Adopté au Sénat le 10 février dernier à une très large majorité, puis adopté par la commission des lois de l’Assemblée nationale le 29 avril, ce texte est le fruit d’une concertation de longue date avec les élus et les acteurs de terrain. Il fait l’objet d’un large consensus : rien ne justifie aujourd’hui qu’il reste suspendu aux arbitrages d’un agenda gouvernemental illisible.

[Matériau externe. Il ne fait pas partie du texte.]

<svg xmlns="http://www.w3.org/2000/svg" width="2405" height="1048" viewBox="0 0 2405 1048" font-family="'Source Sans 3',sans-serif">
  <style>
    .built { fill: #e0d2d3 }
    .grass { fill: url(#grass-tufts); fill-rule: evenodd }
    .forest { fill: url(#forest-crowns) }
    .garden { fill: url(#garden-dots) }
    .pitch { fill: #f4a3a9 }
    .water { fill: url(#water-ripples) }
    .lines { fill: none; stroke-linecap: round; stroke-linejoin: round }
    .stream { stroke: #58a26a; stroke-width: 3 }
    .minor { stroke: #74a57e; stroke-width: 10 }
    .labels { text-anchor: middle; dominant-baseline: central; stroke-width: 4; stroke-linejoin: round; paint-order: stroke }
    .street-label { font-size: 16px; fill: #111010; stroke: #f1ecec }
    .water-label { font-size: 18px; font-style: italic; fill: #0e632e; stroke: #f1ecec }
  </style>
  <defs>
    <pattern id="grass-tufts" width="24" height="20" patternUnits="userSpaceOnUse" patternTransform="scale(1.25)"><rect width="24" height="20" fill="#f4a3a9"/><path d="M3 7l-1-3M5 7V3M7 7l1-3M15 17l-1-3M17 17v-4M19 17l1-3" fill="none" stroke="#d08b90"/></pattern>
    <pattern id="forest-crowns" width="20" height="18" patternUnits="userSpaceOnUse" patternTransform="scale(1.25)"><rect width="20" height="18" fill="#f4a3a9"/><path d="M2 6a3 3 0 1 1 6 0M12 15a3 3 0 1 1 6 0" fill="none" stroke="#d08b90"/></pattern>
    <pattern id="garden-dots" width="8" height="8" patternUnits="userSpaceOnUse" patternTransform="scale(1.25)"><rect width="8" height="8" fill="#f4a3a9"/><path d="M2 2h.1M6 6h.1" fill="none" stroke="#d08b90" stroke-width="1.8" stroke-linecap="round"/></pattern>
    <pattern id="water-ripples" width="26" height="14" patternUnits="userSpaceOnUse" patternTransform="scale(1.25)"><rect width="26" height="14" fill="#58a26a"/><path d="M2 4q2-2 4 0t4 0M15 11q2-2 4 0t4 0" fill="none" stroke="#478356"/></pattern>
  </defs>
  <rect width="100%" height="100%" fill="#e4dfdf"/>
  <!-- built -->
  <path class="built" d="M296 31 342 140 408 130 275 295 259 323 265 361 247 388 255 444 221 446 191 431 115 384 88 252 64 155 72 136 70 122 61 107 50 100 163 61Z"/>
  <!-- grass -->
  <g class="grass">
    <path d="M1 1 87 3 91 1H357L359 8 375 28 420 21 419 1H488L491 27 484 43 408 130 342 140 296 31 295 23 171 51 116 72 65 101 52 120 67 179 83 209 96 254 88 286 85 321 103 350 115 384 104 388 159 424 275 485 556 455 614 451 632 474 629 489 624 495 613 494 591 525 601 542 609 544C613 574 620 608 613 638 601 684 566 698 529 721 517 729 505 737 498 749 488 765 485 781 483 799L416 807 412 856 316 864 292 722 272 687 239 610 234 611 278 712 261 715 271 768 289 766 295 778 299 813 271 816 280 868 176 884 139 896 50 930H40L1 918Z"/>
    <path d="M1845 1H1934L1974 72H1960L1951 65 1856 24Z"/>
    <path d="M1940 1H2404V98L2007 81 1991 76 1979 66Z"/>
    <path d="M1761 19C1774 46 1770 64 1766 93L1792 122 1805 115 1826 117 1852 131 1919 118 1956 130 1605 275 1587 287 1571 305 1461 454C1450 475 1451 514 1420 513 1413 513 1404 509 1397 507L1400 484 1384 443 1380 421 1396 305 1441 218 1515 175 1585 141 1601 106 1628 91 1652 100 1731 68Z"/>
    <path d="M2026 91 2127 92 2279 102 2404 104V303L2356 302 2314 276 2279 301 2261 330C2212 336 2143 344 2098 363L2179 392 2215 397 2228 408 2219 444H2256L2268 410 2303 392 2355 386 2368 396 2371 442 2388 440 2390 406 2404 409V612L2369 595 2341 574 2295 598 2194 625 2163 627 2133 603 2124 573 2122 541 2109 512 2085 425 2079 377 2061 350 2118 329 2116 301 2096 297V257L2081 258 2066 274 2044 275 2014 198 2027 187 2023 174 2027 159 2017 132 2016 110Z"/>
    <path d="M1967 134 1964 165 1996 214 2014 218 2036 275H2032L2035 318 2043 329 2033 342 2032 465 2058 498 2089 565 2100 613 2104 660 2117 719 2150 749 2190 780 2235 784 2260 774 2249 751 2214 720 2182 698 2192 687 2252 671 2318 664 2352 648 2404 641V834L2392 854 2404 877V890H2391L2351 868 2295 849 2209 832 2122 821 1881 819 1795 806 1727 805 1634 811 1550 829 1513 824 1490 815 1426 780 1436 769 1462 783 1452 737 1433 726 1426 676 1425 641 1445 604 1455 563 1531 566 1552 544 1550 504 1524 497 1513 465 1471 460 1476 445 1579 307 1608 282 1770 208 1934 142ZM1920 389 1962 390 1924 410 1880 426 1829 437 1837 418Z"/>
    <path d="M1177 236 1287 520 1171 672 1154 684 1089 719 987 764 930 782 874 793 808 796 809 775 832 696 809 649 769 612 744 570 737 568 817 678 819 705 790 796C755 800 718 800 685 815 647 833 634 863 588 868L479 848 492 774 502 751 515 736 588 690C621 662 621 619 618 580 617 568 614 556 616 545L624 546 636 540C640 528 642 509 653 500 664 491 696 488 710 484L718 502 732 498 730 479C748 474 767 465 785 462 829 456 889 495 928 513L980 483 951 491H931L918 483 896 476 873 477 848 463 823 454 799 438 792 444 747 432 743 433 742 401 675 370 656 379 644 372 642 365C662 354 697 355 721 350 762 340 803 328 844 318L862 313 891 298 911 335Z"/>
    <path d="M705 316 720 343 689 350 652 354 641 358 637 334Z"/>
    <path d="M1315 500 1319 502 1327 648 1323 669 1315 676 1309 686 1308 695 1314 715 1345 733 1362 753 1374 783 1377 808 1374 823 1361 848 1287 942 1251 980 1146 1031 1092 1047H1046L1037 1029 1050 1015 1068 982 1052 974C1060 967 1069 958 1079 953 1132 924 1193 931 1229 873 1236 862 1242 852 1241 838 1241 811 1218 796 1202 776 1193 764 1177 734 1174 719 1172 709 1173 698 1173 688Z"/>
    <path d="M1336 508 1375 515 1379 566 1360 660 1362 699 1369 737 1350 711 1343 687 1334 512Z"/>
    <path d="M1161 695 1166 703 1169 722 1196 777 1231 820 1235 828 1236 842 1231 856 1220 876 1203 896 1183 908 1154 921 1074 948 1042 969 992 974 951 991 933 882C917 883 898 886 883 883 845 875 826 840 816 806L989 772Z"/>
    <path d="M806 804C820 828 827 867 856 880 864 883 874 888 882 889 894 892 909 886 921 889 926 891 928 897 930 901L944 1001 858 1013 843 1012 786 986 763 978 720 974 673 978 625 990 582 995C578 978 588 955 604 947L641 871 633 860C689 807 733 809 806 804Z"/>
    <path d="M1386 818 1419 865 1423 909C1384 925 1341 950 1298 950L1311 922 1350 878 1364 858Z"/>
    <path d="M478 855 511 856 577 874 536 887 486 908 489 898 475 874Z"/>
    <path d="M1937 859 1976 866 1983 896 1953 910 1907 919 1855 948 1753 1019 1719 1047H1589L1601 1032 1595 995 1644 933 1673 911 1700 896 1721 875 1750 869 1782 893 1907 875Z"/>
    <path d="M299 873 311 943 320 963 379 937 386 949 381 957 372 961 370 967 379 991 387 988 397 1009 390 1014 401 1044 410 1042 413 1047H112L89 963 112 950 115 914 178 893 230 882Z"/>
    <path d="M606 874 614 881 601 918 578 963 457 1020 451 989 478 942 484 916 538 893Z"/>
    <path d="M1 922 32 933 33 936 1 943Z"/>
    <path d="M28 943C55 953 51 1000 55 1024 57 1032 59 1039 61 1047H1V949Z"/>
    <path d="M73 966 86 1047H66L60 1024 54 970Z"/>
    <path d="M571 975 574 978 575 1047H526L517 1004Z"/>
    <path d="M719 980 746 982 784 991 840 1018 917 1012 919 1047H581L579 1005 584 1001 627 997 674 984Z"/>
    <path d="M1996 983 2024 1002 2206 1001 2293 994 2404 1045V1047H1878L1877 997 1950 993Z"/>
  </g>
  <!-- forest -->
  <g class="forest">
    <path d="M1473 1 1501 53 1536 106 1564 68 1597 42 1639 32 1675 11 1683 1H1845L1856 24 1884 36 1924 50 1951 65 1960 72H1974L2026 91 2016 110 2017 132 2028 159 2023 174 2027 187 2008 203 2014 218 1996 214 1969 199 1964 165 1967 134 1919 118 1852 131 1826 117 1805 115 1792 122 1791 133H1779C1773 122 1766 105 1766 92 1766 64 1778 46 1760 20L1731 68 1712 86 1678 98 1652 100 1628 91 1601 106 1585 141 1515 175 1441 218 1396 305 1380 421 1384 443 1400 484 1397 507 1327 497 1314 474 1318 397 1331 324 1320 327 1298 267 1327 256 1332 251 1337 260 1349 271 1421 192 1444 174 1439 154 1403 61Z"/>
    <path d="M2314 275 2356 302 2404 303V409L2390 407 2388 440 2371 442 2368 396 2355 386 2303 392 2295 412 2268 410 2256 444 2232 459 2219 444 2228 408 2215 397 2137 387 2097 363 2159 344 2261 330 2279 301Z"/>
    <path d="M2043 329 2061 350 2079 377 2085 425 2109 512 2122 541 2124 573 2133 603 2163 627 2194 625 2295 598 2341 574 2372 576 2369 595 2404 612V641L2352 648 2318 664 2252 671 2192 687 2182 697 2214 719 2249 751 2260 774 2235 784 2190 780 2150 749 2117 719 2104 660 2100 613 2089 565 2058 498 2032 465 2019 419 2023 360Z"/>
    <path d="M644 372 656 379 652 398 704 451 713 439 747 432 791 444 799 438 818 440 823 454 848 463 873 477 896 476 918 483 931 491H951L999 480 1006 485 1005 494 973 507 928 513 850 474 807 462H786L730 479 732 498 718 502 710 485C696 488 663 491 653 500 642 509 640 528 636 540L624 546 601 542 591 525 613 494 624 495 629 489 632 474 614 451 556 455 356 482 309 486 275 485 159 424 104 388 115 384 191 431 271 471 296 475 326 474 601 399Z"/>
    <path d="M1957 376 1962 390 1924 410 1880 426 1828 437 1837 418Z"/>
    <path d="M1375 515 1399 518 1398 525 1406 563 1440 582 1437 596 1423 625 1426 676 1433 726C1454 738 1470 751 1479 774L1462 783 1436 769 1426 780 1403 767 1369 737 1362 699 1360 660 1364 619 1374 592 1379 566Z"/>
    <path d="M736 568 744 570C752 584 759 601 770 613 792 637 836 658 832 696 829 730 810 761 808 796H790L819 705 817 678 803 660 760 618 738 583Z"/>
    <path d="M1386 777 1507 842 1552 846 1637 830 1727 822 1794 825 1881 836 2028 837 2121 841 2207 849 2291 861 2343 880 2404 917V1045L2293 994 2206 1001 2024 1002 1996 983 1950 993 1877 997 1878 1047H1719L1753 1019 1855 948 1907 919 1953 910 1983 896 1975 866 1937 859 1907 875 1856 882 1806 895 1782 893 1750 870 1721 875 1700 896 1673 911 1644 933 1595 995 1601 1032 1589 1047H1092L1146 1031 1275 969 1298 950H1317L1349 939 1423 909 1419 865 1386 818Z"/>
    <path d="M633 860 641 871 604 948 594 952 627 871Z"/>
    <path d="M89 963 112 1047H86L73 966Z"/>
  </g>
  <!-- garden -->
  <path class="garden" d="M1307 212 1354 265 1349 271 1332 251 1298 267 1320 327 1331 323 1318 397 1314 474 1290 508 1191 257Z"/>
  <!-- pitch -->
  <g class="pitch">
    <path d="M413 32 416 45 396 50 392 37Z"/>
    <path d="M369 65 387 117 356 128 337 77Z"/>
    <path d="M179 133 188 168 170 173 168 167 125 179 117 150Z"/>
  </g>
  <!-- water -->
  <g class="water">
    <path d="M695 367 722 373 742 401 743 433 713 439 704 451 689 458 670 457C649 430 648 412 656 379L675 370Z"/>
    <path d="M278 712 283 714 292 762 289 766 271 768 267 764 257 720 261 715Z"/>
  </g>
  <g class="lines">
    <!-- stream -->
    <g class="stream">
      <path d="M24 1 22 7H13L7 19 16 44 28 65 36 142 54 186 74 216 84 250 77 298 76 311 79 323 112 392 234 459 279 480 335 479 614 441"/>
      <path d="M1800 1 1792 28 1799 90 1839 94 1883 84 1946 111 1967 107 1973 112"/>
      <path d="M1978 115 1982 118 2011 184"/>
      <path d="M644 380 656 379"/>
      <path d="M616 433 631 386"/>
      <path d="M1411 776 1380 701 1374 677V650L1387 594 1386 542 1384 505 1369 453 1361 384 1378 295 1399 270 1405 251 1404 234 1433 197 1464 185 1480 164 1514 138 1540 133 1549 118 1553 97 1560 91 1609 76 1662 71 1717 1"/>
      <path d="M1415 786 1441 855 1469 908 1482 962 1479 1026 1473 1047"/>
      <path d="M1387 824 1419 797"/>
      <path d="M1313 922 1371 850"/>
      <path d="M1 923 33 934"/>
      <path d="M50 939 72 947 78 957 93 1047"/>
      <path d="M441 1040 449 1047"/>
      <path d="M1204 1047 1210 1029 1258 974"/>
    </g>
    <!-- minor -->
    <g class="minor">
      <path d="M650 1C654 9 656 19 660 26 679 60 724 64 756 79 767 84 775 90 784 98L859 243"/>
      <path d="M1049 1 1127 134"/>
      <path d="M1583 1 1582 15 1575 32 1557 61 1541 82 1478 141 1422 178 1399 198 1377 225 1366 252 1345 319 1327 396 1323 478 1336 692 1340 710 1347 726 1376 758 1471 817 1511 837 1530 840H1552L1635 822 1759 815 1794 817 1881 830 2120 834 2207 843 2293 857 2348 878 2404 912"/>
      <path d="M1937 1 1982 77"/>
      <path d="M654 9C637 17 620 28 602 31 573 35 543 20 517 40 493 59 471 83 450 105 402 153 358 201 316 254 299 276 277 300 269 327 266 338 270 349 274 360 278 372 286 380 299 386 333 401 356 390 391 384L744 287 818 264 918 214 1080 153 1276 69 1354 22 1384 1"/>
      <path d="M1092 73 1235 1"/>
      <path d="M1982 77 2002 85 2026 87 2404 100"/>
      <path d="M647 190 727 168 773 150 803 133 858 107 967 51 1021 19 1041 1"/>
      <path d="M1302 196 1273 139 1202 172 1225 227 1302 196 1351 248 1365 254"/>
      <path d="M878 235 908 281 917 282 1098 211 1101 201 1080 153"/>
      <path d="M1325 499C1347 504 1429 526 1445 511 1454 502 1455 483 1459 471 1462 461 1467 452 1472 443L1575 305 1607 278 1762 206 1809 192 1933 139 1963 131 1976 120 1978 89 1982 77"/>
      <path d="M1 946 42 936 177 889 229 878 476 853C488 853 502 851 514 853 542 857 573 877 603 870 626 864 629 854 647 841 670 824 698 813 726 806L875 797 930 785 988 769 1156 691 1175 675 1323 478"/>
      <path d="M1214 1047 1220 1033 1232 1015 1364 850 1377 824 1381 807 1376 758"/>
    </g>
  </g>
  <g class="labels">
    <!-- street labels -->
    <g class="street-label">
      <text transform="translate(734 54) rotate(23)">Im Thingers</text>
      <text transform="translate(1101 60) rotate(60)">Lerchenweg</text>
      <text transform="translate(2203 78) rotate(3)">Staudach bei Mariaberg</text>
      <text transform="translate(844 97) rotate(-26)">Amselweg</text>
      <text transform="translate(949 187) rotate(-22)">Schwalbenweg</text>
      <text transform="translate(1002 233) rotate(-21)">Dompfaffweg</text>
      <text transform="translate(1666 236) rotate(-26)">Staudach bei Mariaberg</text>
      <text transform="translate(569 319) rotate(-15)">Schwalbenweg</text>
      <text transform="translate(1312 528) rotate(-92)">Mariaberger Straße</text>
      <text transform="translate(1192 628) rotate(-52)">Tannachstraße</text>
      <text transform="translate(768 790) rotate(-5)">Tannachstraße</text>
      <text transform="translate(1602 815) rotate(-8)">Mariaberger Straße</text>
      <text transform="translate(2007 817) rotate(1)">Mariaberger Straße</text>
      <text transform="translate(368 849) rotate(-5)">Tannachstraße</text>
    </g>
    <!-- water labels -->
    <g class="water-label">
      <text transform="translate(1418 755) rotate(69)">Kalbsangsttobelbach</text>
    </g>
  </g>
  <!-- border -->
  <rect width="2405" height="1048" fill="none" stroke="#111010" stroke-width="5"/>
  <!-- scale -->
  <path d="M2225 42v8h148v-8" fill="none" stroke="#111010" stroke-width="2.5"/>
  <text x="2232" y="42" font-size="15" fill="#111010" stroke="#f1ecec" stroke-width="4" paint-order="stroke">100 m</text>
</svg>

« À force d’annoncer chaque jour un nouveau texte, le Gouvernement éloigne l’aboutissement de ceux qui sont déjà prêts. Les élus locaux n’ont pas besoin d’effets d’annonce : ils ont besoin de moyens, de clarté et d’action », déclare Lauriane Josende.

Cette méthode interroge d’autant plus qu’elle se répète sur d’autres sujets majeurs pour les collectivités. À commencer par la proposition de loi TRACE, adoptée par le Sénat le 19 mars 2025, qui vise à instaurer une trajectoire de réduction de l’artificialisation concertée avec les élus locaux, afin de répondre aux difficultés soulevées quotidiennement par les maires dans la mise en Å“uvre du Zéro Artificialisation Nette
(ZAN).

La sénatrice appelle donc le Gouvernement à inscrire ce projet de loi à l’ordre du jour de l’Assemblée nationale dans les meilleurs délais.
La sécurité de nos communes, de nos quartiers et de nos territoires doit rester une priorité.